Okmeydanı'nda İMF karşıtı panel (27-09-2009)
Panelde ilk olarak söz alan Ahmet Öncü, İMF'nin ortaya çıkış koşullarını anlattı. ABD emperyalizmi tarafından doların etkisinin dünya çapında arttırılmasıyla, azgelişmiş ülkeleri denetleyecek bir "çoban köpeği"ne ihtiyaç duyulduğunu belirten Öncü, bu çoban köpeğinin İMF olduğunu söyledi. Öncü, azgelişmiş ülke ekonomilerinin emperyalistler adına dikensiz gül bahçesine dönüştürülmesi için çabalayan İMF'ye karşı ancak sınıf mücadelesinin başarıya ulaşabileceğini belirtti. Ahmet Öncü'den sonra söz alarak, İMF'nin Türkiye macerasına değinen Kurtar Tanyılmaz, 1980 sonrası Türkiye kapitalizminin dünya ekonomisiyle entegrasyon girişiminin tökezlemelerle dolu olduğunu ifade etti. O günden bugüne Türkiye ekonomisinin 94,98 ve 2001 olmak üzere üç kriz geçirdiğini aktaran Tanyılmaz, "Türkiye mevcut uluslararası krizden en çok etkilenen 3 ülke içerisinde yer alıyor. 60 milyar dolar kadar cari açık, çok yüksek oranlarda iç borç ve işsizlik var." dedi. Bu durumun Türkiye'nin tuzağa düşürülmesi gibi algılanmasının yanlış olduğunu işaret eden Tanyılmaz, bunun Türkiye burjuvazisinin bir tercihi olduğunu söyledi. Tanyılmaz, Türkiye'deki krizin sorumlusu İMF'dir gibi bir anlayışın ve bu anlayışın ürettiği "Kahrolsun imf tam bağımsız Türkiye" sloganının, Türkiye burjuvazisinin rolünü gizlediğini, burjuvazi içinden ilerici odaklar aramak gibi bir yanlışa neden olabileceğini belirterek, İMF'ye ve krize karşı devrimcilerin sloganının "Krizin Faturası Patronlara" ve "Dış Borçlar İptal Edilsin" olması gerektiğini söyledi. İMF'yi kılavuz gemi olarak betimleyen Tanyılmaz, İMF'nin kılavuzluk ettiği geminin kaptanlarının ise islamcısıyla, laiğiyle burjuvazi olduğunu vurguladı.

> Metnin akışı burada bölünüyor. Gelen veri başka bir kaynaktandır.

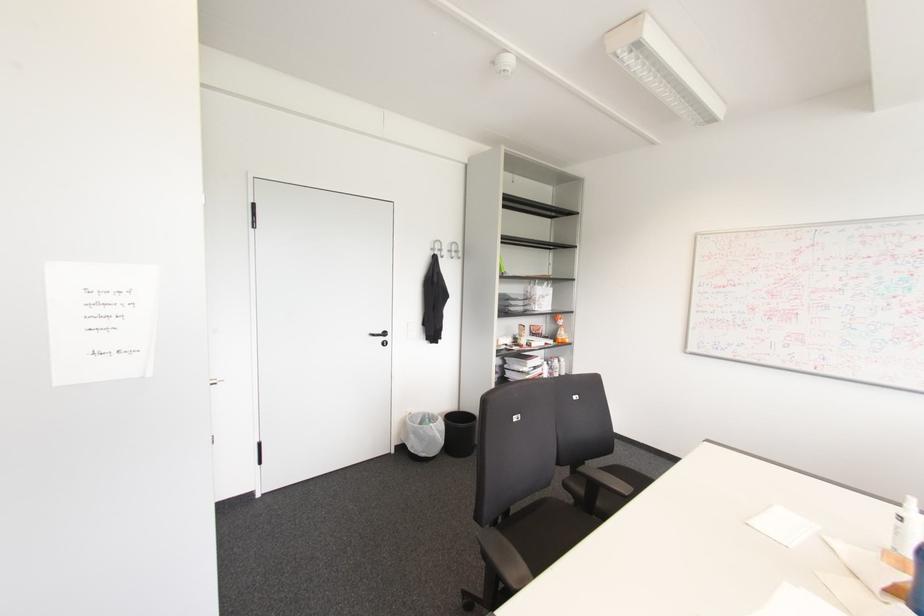
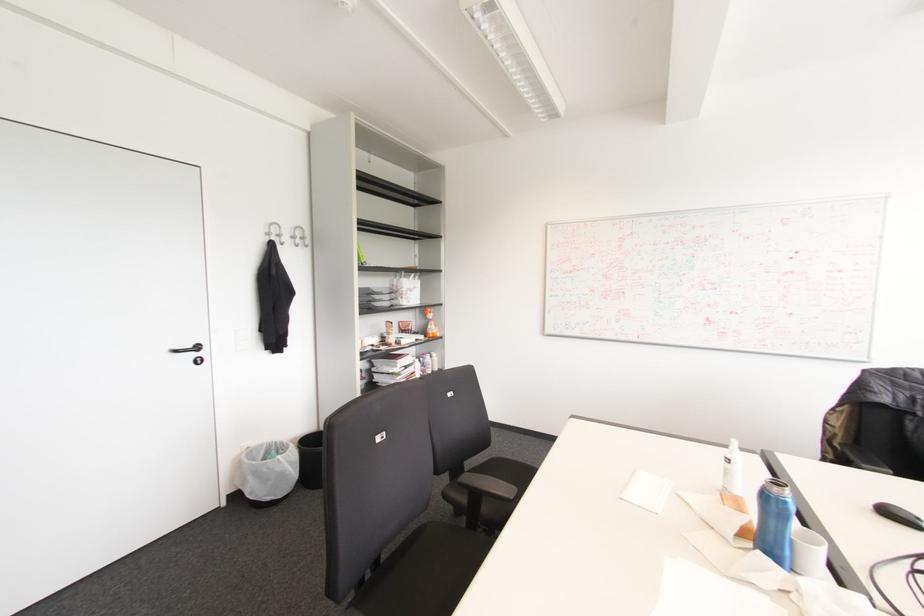
Question: The first image is from the beginning of the video and the second image is from the end. How did the camera likely rotate when shooting the video?

Choices:
 (A) Left
 (B) Right
 (C) Up
 (D) Down

Answer: (B)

Eğitim-Sen yöneticisi Gaye Akpolat sunumunda kamu emekçilerinin İMF politikalarından nasıl etkilendiklerini anlattı. İMF'nin eğitimin ve sağlığın piyasalaştırılmasında etkin olarak rol aldığına dikkat çeken Akpolat, eğitimin piyasalaşmasının kamu emekçilerinin iş güvencelerini yitirmelerine neden olduğunu, ayrıca emekçilerin çocukları için eğitimin gün geçtikçe daha zor ulaşılan bir meta haline geldiğini söyledi. İMF'nin Türkiye'nin kamu harcamalarında ideolojik bir dengesizlik yarattığını ifade eden Akpolat, "devlet, eğitim, sağlık gibi sosyal harcamaları günden güne kısarken, burjuvaziyi teşvik amaçlı ayırdığı kaynağı büyütmektedir" dedi.
Panelde son olarak söz alan Sungur Savran konuşmasında İMF'nin ideolojik işlevi ve solun İMF'ye karşı yanlış tutumundan söz etti. İMF'nin azgelişmiş ülke ekonomilerini yönetirken ekonomik yetkinlikten değil emperyalist iradeden beslendiğini anlatan Savran "İMF bütün dünyanın 'Duyun-u Umumiye'sidir" dedi. Bugün solun büyük bölümünün İMF'nin yerini yanlış anladığına dikkat çeken Savran, "İMF burjuvazinin işçi sınıfını bastırmak için kullandığı sopasıdır" dedi. Emperyalistler ile ordunun ve devletin ilişkisini iyi kavrayamadan İMF'ye karşı çıkanların, Ermeni ve Kürt düşmanlığından, darbe destekçiliğine kadar geniş bir alana savrulacağını savunan Savran, çözümün emperyalistlerden ve burjuvaziden bağımsız sınıf politikasında olduğunu dile getirdi.
Soru cevap bölümüyle devam eden panel, İMF'ye karşı sokaklarda buluşmak üzere sona erdirildi.